• [EXERCISE OBJECTIVE]:
All that is wanted is the line with "wall art: none" and each line after it to the end of the data below, set down exactly and without pictures.

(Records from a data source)
- Opening Delimiter -
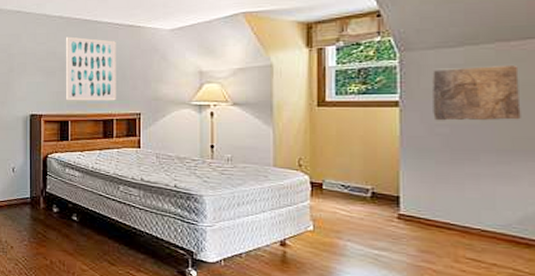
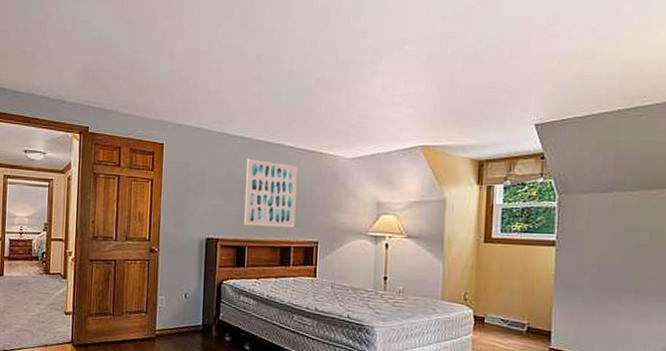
stone relief: present [433,64,521,121] -> none [584,211,657,263]

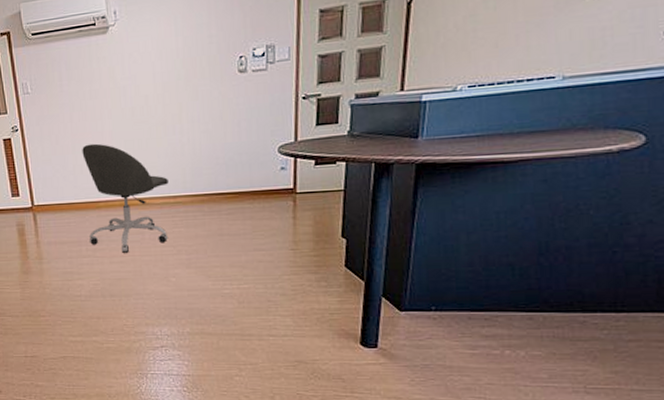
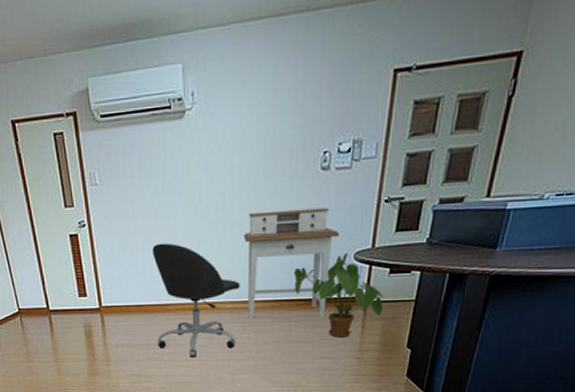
desk: none [168,106,262,214] -> present [243,207,339,320]
house plant: none [220,147,313,229] -> present [293,253,385,337]

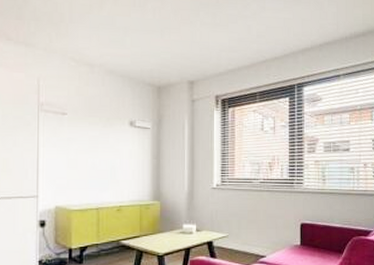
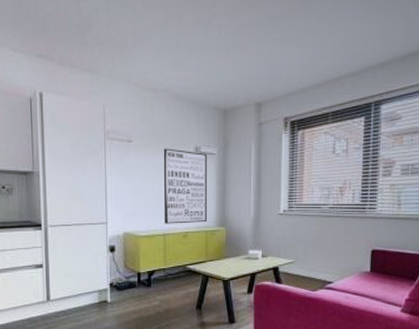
wall art: none [97,121,141,198] -> present [163,148,207,224]

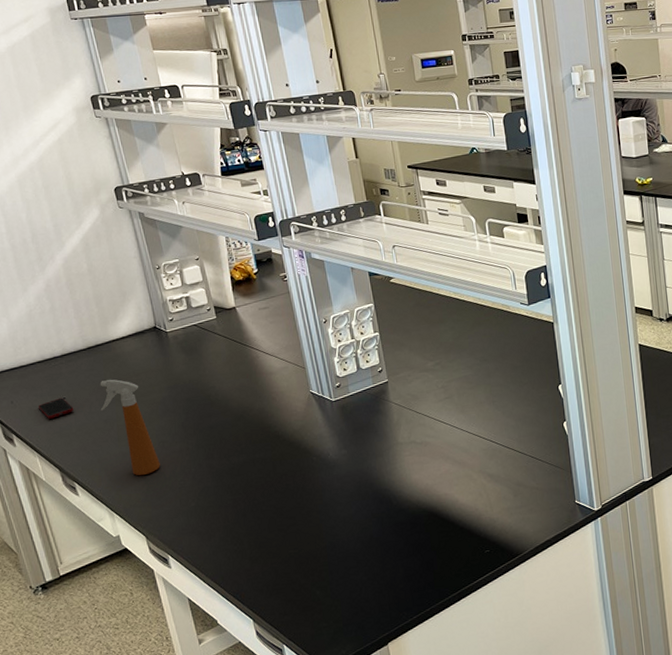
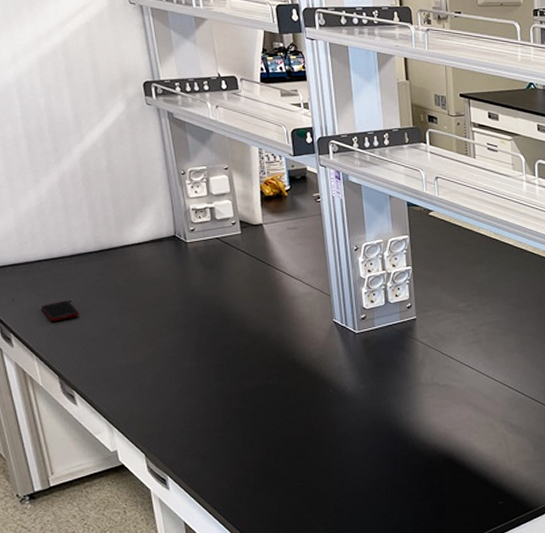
spray bottle: present [100,379,160,476] -> none [108,286,167,391]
- Closing Delimiter -
• [SOLUTION FOR THIS PROBLEM]:
wall art: none [97,121,141,198] -> present [163,148,207,224]

spray bottle: present [100,379,160,476] -> none [108,286,167,391]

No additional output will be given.